### Dataset extract ###

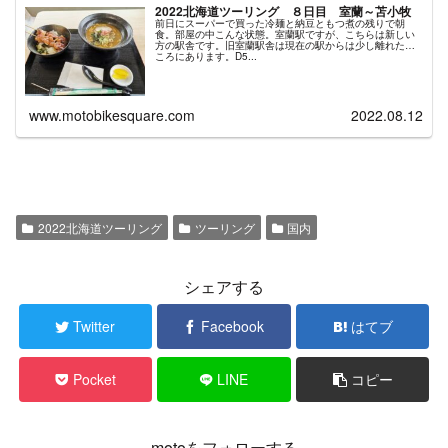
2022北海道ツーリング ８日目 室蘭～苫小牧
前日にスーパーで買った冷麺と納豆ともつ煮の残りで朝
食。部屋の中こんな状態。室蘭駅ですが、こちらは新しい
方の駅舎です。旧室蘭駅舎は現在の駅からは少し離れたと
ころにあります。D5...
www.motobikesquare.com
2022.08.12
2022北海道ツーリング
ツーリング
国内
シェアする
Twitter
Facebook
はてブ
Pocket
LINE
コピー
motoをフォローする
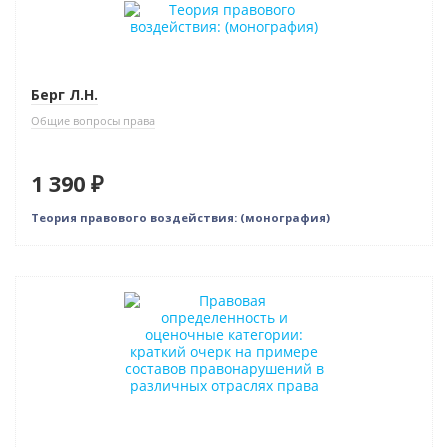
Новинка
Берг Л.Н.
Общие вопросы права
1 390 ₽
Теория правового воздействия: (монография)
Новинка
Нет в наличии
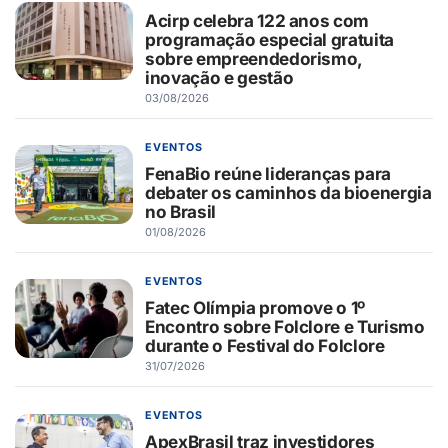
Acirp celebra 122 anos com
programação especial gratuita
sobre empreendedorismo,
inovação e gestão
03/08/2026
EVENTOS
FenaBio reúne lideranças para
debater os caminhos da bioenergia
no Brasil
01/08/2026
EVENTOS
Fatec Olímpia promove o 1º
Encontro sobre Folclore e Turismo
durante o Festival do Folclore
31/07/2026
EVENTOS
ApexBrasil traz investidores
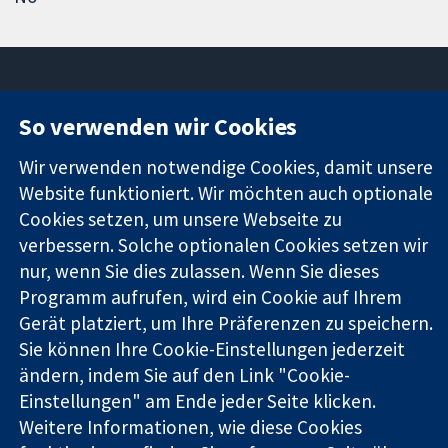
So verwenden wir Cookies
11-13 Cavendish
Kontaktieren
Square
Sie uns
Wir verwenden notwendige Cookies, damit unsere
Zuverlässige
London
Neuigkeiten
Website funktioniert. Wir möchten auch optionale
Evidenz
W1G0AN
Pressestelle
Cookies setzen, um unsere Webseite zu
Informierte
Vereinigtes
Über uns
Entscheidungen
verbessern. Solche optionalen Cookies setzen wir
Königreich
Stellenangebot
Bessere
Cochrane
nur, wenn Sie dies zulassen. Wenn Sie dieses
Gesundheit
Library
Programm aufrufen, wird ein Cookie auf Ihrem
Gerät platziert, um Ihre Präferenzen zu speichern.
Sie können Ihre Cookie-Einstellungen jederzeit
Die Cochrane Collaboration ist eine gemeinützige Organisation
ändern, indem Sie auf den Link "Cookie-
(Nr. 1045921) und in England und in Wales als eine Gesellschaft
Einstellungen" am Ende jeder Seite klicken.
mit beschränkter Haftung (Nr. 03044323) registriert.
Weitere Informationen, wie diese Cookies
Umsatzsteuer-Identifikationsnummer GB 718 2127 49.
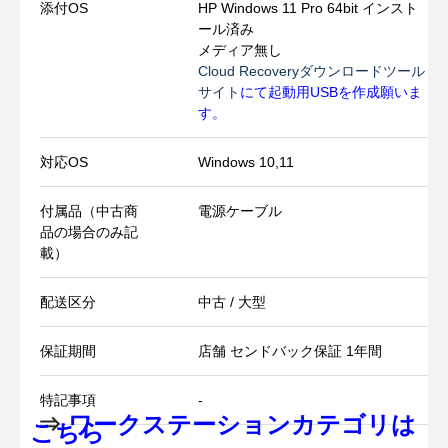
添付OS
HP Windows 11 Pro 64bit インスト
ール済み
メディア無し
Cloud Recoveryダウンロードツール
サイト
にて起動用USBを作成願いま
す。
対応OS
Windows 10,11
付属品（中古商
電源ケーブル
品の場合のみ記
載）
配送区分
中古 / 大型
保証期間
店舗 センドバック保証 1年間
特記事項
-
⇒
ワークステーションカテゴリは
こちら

###

How many lines in the rows above contain the word "Windows"? Reply with the number only.

Response to the exercise
2